Friday, November 13, 2009

Darwin's Evolutionary Context

Last night David Quammen, author of The Reluctant Mr. Darwin gave a lecture at Centre. His book was read by all the first-year students. This is Darwin year for two reasons - the bicentennial of Darwin's birth, and the 150th anniversary of the publication of On the Origin of Species.

I had known that Darwin had the basic idea of evolution through natural selection long before he published it. I had not really processed, though, just when he had his big idea. Darwin's notebooks show that it was 1838 that he had his big intellectual breakthrough. This is right in the middle of founding era of sociology.

1827 August Comte coins the term "sociology" and articulates the Law of the Three Stages of scientific evolution.

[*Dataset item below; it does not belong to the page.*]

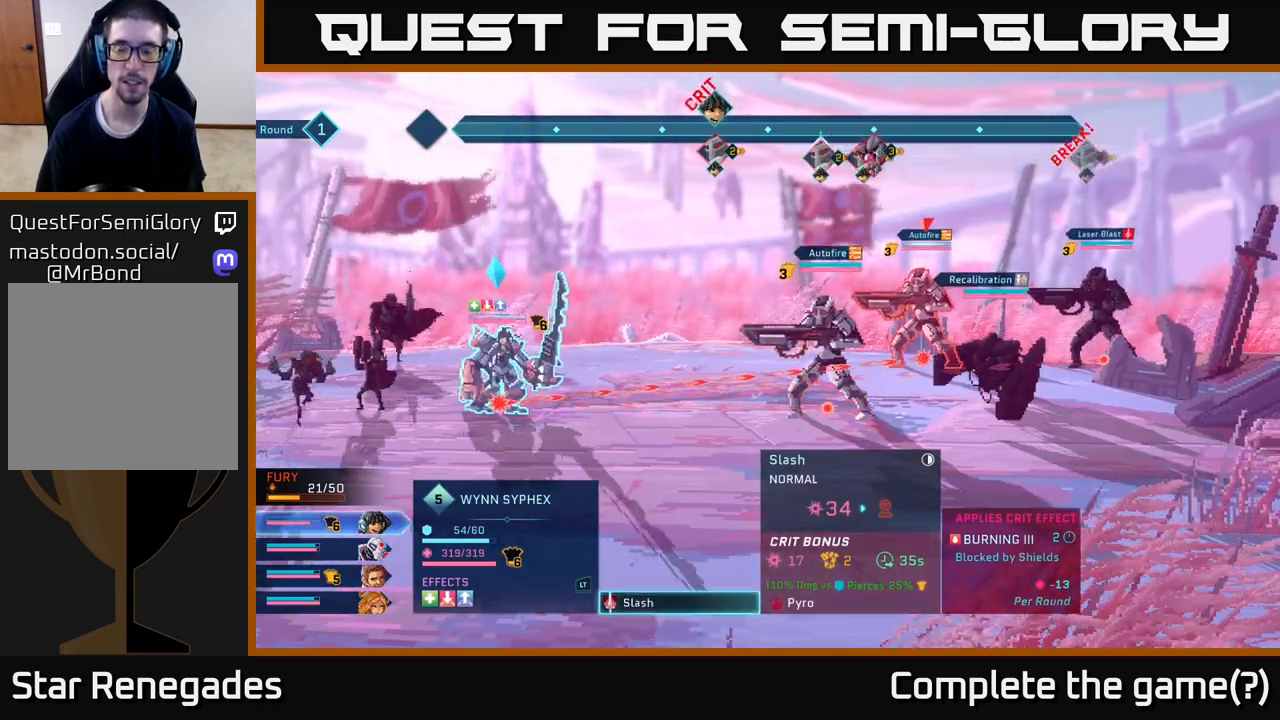
{"buttons": [], "left_stick": "center", "right_stick": "center", "events": []}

1838 Darwin conceives biological evolution by natural selection.

1848 Marx and Engels publish "The Communist Manifesto" articulating the theory of social evolution through struggle over the means of production.

It was only in 1859 that Darwin finally published the book that made "evolution" a term we think of primarily in biological terms. We are still living with the legacy, though, of the several kinds of evolutionary ideas, biological and social, in sociology. In general, the social sciences turned away from evolutionary theories just as biology was turning toward them. Now that biology is being re-incorporated into social science (especially in family studies), we may see a new turn in sociological thinking on evolution. Or a new reaction.